Just cause Dismissals
The relationship between an employer and employee is predicated on trust. An employer can terminate an employee for just cause when that employee causes a significant breakdown of this trust.
The threshold for dismissing an employee for just cause is extremely high and the most severe form of discipline in employment law. The law only allows employers to dismiss employees for just cause in the most serious circumstances.
This occurs in two main ways:
The employee engages in a single and very serious form of misconduct.
Examples include fraud, violence, and theft. Less severe discipline such as a warning or suspension must not appropriate. If lesser discipline was appropriate, then the employer may not have just cause.
The employee engages in a culmination or pattern of less serious misconduct or poor performance issues.

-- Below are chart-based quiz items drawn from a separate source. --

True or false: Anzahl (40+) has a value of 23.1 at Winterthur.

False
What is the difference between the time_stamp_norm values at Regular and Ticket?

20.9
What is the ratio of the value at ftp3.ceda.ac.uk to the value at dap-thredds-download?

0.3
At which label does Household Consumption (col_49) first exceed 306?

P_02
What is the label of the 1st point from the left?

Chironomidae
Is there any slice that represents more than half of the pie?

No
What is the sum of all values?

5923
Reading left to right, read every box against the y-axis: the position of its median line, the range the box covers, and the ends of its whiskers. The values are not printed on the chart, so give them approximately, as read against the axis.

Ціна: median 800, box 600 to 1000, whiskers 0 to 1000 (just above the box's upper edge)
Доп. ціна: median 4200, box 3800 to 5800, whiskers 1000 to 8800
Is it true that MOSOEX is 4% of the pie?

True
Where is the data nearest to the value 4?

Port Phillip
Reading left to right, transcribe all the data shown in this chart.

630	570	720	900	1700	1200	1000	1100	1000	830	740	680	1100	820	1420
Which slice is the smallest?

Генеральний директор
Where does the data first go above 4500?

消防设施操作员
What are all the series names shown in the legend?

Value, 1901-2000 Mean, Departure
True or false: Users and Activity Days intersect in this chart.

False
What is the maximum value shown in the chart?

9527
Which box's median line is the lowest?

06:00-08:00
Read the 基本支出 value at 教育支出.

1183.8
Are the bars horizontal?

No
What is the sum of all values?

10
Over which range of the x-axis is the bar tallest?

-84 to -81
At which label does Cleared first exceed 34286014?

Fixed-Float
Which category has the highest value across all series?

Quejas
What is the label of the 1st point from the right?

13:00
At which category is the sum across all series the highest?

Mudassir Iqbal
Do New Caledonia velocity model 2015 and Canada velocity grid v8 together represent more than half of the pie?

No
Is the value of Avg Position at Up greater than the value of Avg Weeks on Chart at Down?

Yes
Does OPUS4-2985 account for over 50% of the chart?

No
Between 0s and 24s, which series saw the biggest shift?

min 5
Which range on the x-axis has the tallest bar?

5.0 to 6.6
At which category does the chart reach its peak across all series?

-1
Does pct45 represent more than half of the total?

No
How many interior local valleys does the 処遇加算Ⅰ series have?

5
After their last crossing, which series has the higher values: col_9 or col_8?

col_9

Before terminating an employee for just cause due to multiple incidents of lesser misconduct or ongoing poor performance, employers must provide:
Clear feedback and warnings (e.g., progressive discipline), including advising the employee they may be dismissed for just cause if they do not improve their performance and/or correct the situation, and
Fair opportunities after the feedback/warnings for that employee to correct the situation and/or improve their performance.
Ultimately, in both situations, the law considers the full context of what happened to determine whether an employer had just cause to terminate an employee.
Off-duty misconduct
After reading the information above on dismissing an employee by providing them with notice or severance (i.e. without cause), and dismissing an employee because they did something seriously wrong at work (i.e. with cause), you may be curious if an employer has a right to fire someone for something they did outside of work, in their own free time (i.e. off-duty misconduct).
In some extreme circumstances, an employer may be able to prove just cause for off-duty misconduct if:
The employee’s conduct harms the company’s reputation or product;
The employee’s behaviour renders the employee unable to perform their duties satisfactorily;
The employee’s behaviour leads to refusal, reluctance or inability of other employees to work with them;
The employee is guilty of a serious breach of the Criminal Code, making their conduct injurious to the general reputation of the company and its employees; or
The employee’s conduct interferes with the employer’s ability to properly carry out its functions or efficiently manage its operations and/or workforce.
As with just cause generally, we caution you that the courts will only allow employers to dismiss employees for just cause for off-duty misconduct in the most egregious circumstances.
Constructive Dismissal
Sometimes an employer may not expressly dismiss an employee, however they may change a fundamental part of the employment relationship, such as significantly reducing an employee’s compensation, demoting the employee, or creating a very hostile work environment. In these circumstances, an employee may be able to claim that the employer’s behavior amounted to a dismissal. Normally, an employer will owe severance pay to a constructively dismissed employee (see Potter v. New Brunswick Legal Aid Services Commission, a statutory body corporate pursuant to a special act of the Province of New Brunswick, 2015 SCC 10 or our summary of this case).
Constructive dismissal cases are complex – some changes to an employment relationship will end it, while others will not. Sometimes conduct by an employer can constitute bullying, while similar conduct may be viewed as a sharp management style. Each case must be reviewed with the entire context considered.